» Assigned task: Find each line in the entries below that contains the string "mundo", and copy those lines. Treat uppercase and lowercase letters as different.

» Extracted entries:
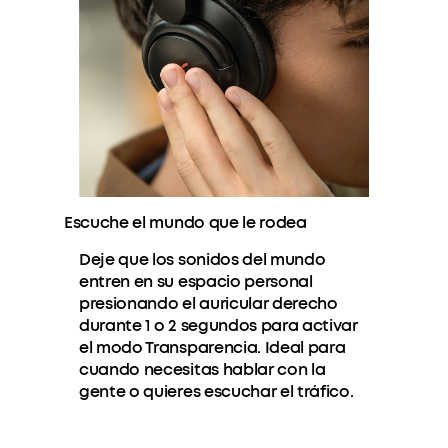
Escuche el mundo que le rodea
Deje que los sonidos del mundo
entren en su espacio personal
presionando el auricular derecho
durante 1 o 2 segundos para activar
el modo Transparencia. Ideal para
cuando necesitas hablar con la
gente o quieres escuchar el tráfico.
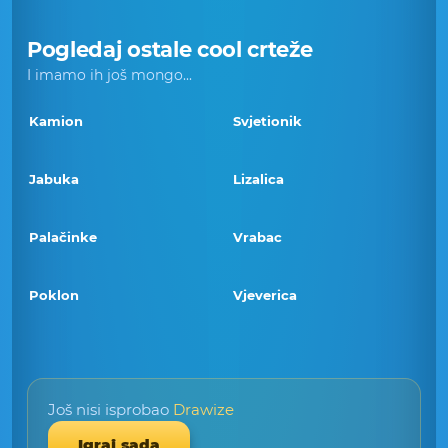
Pogledaj ostale cool crteže
I imamo ih još mongo...
Kamion
Svjetionik
Jabuka
Lizalica
Palačinke
Vrabac
Poklon
Vjeverica
Još nisi isprobao
Drawize
Igraj sada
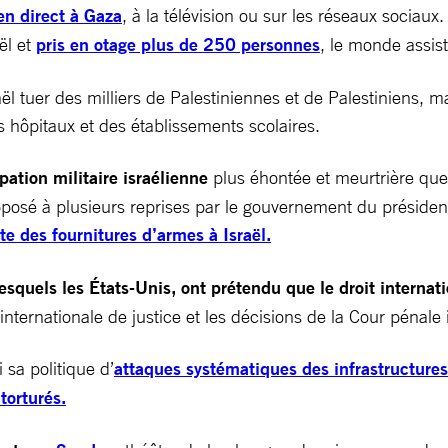
en direct à Gaza
, à la télévision ou sur les réseaux sociau
ël et
pris en otage plus de 250 personnes
, le monde assist
ël tuer des milliers de Palestiniennes et de Palestiniens, m
 hôpitaux et des établissements scolaires.
tion militaire israélienne
plus éhontée et meurtrière que 
posé à plusieurs reprises par le gouvernement du président
te des fournitures d’armes à Israël.
esquels les États-Unis, ont prétendu que le droit internati
r internationale de justice et les décisions de la Cour pénale
 sa politique d’
attaques systématiques des infrastructures
torturés.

» Answer to this task:
Escuche el mundo que le rodea
Deje que los sonidos del mundo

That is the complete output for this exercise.